Французы повалили юную графиню наземь. Она отчаянно сопротивлялась, рвалась, кусалась, однако силы были слишком не равны. И вдруг сквозь собственный крик, сквозь ругань французов, сквозь треск огня она отчетливо расслышала два хлопка. Елена уже знала, что это не фейерверки. В тот же миг руки державшего ее Гастона ослабли, он по-щенячьи взвизгнул и опрокинулся на спину. А Лаперуз надул щеки, выпучил глаза, всем своим грузным телом навалился на девушку и забился в предсмертных судорогах. У нее уже не было мочи кричать. Из последних сил она столкнула с себя мертвого гренадера.

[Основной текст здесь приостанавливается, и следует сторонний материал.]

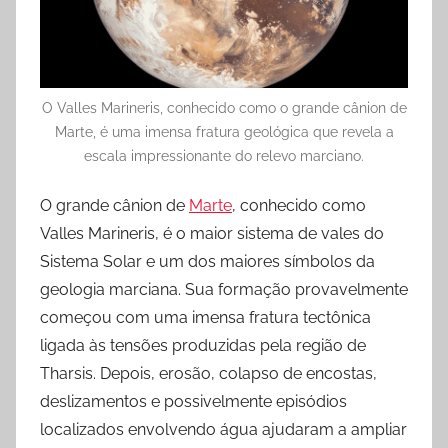
O Valles Marineris, conhecido como o grande cânion de
Marte, é uma imensa fratura geológica que revela a
escala impressionante do relevo marciano.
O grande cânion de
Marte
, conhecido como
Valles Marineris, é o maior sistema de vales do
Sistema Solar e um dos maiores símbolos da
geologia marciana. Sua formação provavelmente
começou com uma imensa fratura tectônica
ligada às tensões produzidas pela região de
Tharsis. Depois, erosão, colapso de encostas,
deslizamentos e possivelmente episódios
localizados envolvendo água ajudaram a ampliar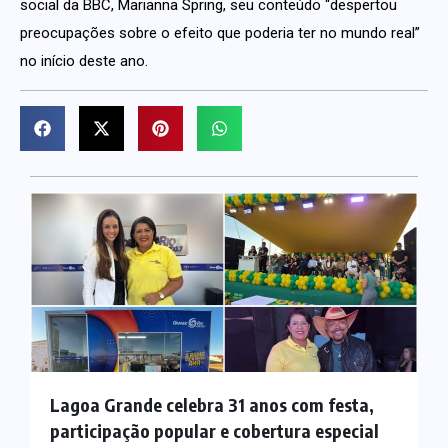
social da BBC, Marianna Spring, seu conteúdo “despertou
preocupações sobre o efeito que poderia ter no mundo real”
no início deste ano.
Lagoa Grande celebra 31 anos com festa,
participação popular e cobertura especial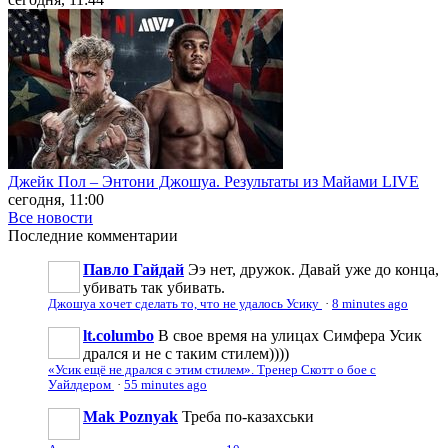
Джейк Пол – Энтони Джошуа. Результаты из Майами LIVE
сегодня, 11:00
Все новости
Последние
комментарии
Павло Гайдай
Ээ нет, дружок. Давай уже до конца,
убивать так убивать.
Джошуа хочет сделать то, что не удалось Усику
·
8 minutes ago
lt.columbo
В свое время на улицах Симфера Усик
дрался и не с таким стилем))))
«Усик ещё не дрался с этим стилем». Тренер Скотт о бое с
Уайлдером
·
55 minutes ago
Mak Poznyak
Треба по-казахськи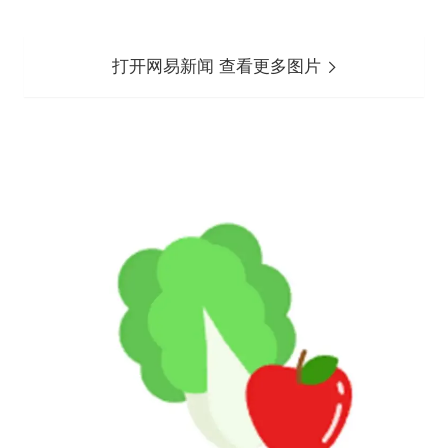
打开网易新闻 查看更多图片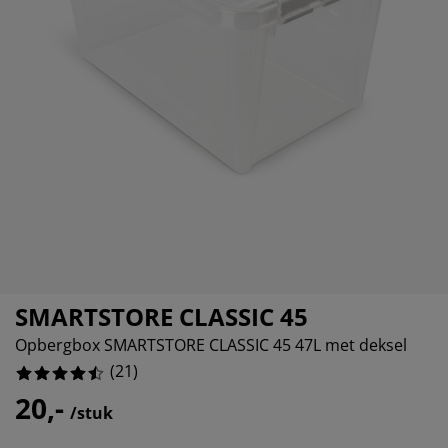
ubelonderhoud en accessoires
523809523809524%
itenverlichting
rgordijnen
eslakens
dframes
rlichting
761904761904762%
amfolie
mperen
edingkasten
edbodems
ishoud
761904761904762%
cessoires
aapkamermeubels
ttenbodems
nderkamer
761904761904762%
ndermatrassen
ssen en strijken
nderbedden
SMARTSTORE CLASSIC 45
Opbergbox SMARTSTORE CLASSIC 45 47L met deksel
(
21
)
20,-
/stuk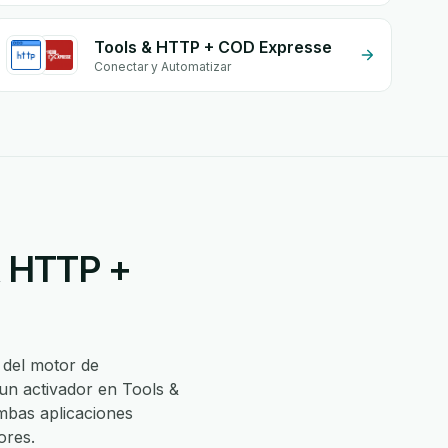
Tools & HTTP + COD Expresse
Conectar y Automatizar
& HTTP +
 del motor de
un activador en Tools &
mbas aplicaciones
ores.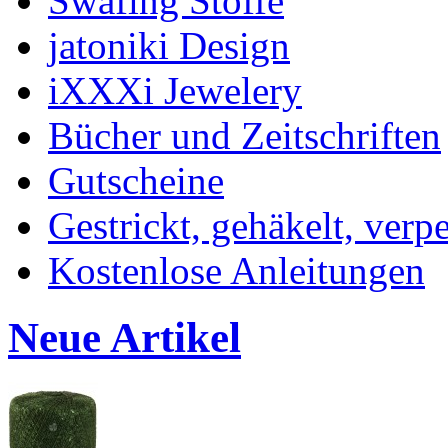
Swafing Stoffe
jatoniki Design
iXXXi Jewelery
Bücher und Zeitschriften
Gutscheine
Gestrickt, gehäkelt, verp
Kostenlose Anleitungen
Neue Artikel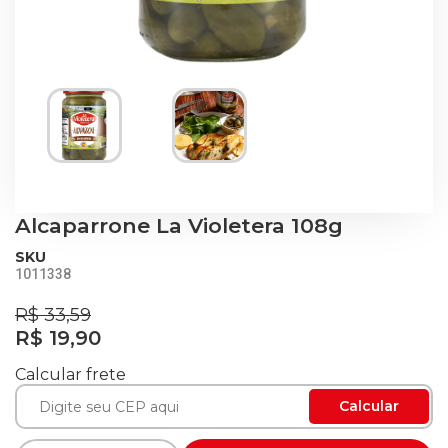
Alcaparrone La Violetera 108g
SKU
1011338
R$ 33,59
R$ 19,90
Calcular frete
Calcular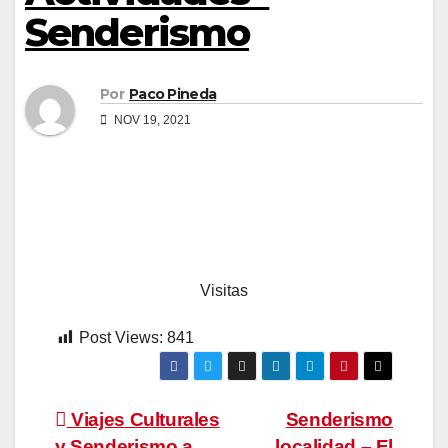
Senderismo
Por
Paco Pineda
NOV 19, 2021
Visitas
Post Views:
841
Navegación
Viajes Culturales
Senderismo
y Senderismo a
localidad – El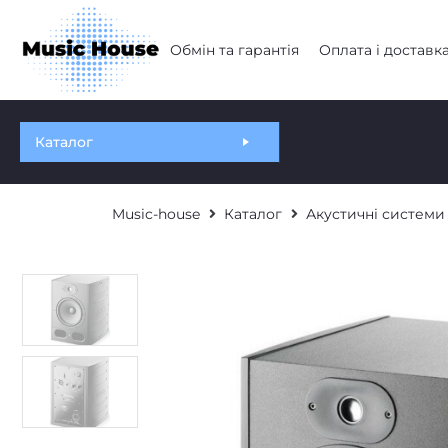
Обмін та гарантія
Оплата і доставк
Каталог
Music-house
Каталог
Акустичні системи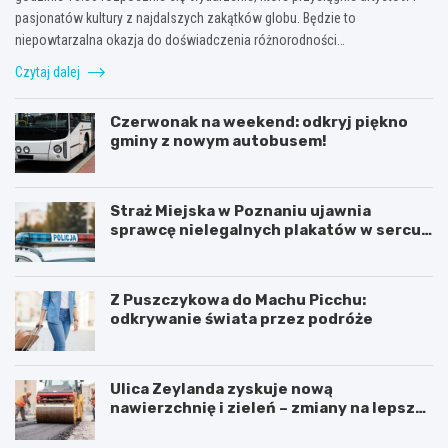
pasjonatów kultury z najdalszych zakątków globu. Będzie to
niepowtarzalna okazja do doświadczenia różnorodności…
Czytaj dalej
Czerwonak na weekend: odkryj piękno
gminy z nowym autobusem!
Straż Miejska w Poznaniu ujawnia
sprawcę nielegalnych plakatów w sercu
Starego Miasta
Z Puszczykowa do Machu Picchu:
odkrywanie świata przez podróże
Ulica Zeylanda zyskuje nową
nawierzchnię i zieleń – zmiany na lepsze
dla mieszkańców
K
P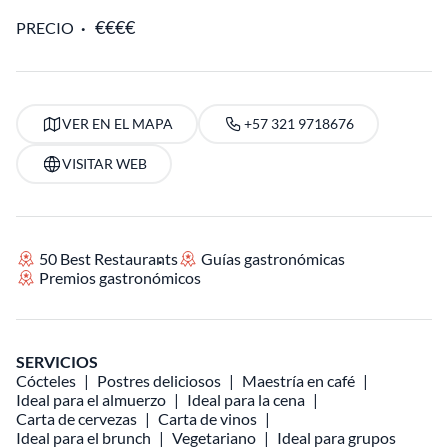
PRECIO
VER EN EL MAPA
+57 321 9718676
VISITAR WEB
50 Best Restaurants
Guías gastronómicas
Premios gastronómicos
SERVICIOS
Cócteles
Postres deliciosos
Maestría en café
Ideal para el almuerzo
Ideal para la cena
Carta de cervezas
Carta de vinos
Ideal para el brunch
Vegetariano
Ideal para grupos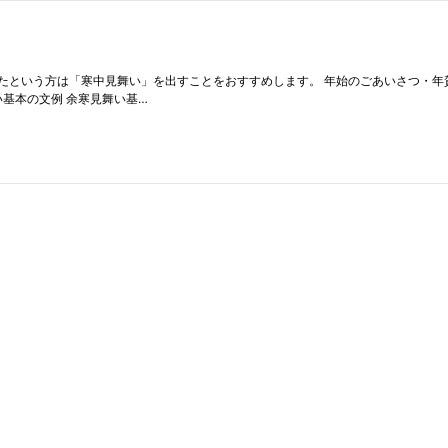
たという方は「寒中見舞い」を出すことをおすすめします。 年始のごあいさつ・年
基本の文例 余寒見舞い基…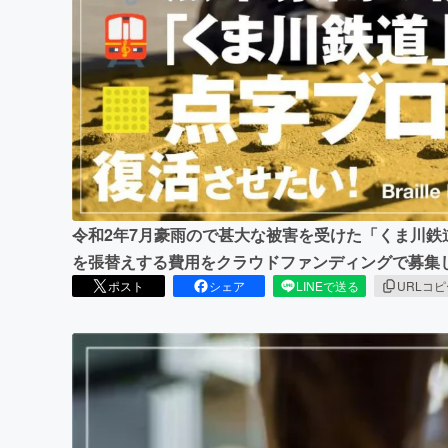
まちづくり・地域活性化
令和2年7月豪雨ので甚大な被害を受けた「くま川
を張替えする費用をクラウドファンディングで募集
ポスト
シェア
LINEで送る
URLコ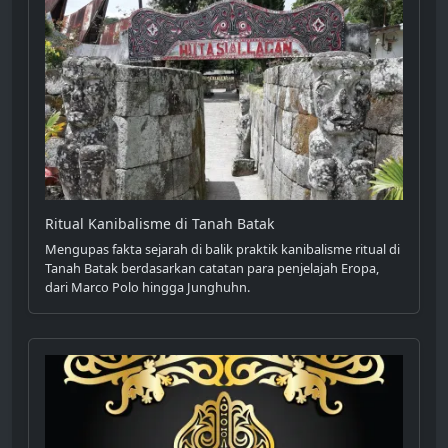
Ritual Kanibalisme di Tanah Batak
Mengupas fakta sejarah di balik praktik kanibalisme ritual di
Tanah Batak berdasarkan catatan para penjelajah Eropa,
dari Marco Polo hingga Junghuhn.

Перед ней стоял молодой парень, судя по виду, крестьянин. Он был высок, плечист — вылитый богатырь из былины. В обеих руках он держал пистолеты, из которых еще струился легкий дымок. Появление его здесь было похоже на чудо. Девушка вытерла слезы, перекрестилась и истерично зашептала слова молитвы вперемешку с благодарностями.
— Не время молиться, барышня, — сказал парень хрипловатым голосом, перезаряжая при этом пистолеты. — Бегите! После помолимся…
Одет он был в какое-то рубище, голова выбрита, как у татарина, и речь его не походила на крестьянскую.
— Куда бежать?..
В гостиной вовсю бушевал огонь. Елена теперь понимала, что ни матушка, ни Василиса не спаслись. Обе слишком крепко спали, когда пришли эти изверги! Что же получается? Она осталась одна? Страх, холодный и липкий, сковал тело. К голове прилила кровь, в глазах потемнело. С трудом поднявшись, она, шатаясь, побрела к дому. Крыльцо было охвачено пламенем, белые колонны стали черными. Барельеф с изображением святого Георгия («Егория!» — поправляла всегда бабушка), убивающего змия, с грохотом сорвался со стены и разлетелся на мелкие кусочки. Сзади раздалось:
— С ума спятила?!
Богатырская рука подхватила ее и понесла куда-то, словно перышко. Она не сопротивлялась.
— Вот черти окаянные! — вдруг выругался незнакомец и опустил Елену на землю.
Она увидела, что в ворота заглядывают французы. Вновь раздались два хлопка, и незваные гости пали ниц. Ее спаситель бросился за остов догоравшей кареты, укрываясь от вражеских пуль.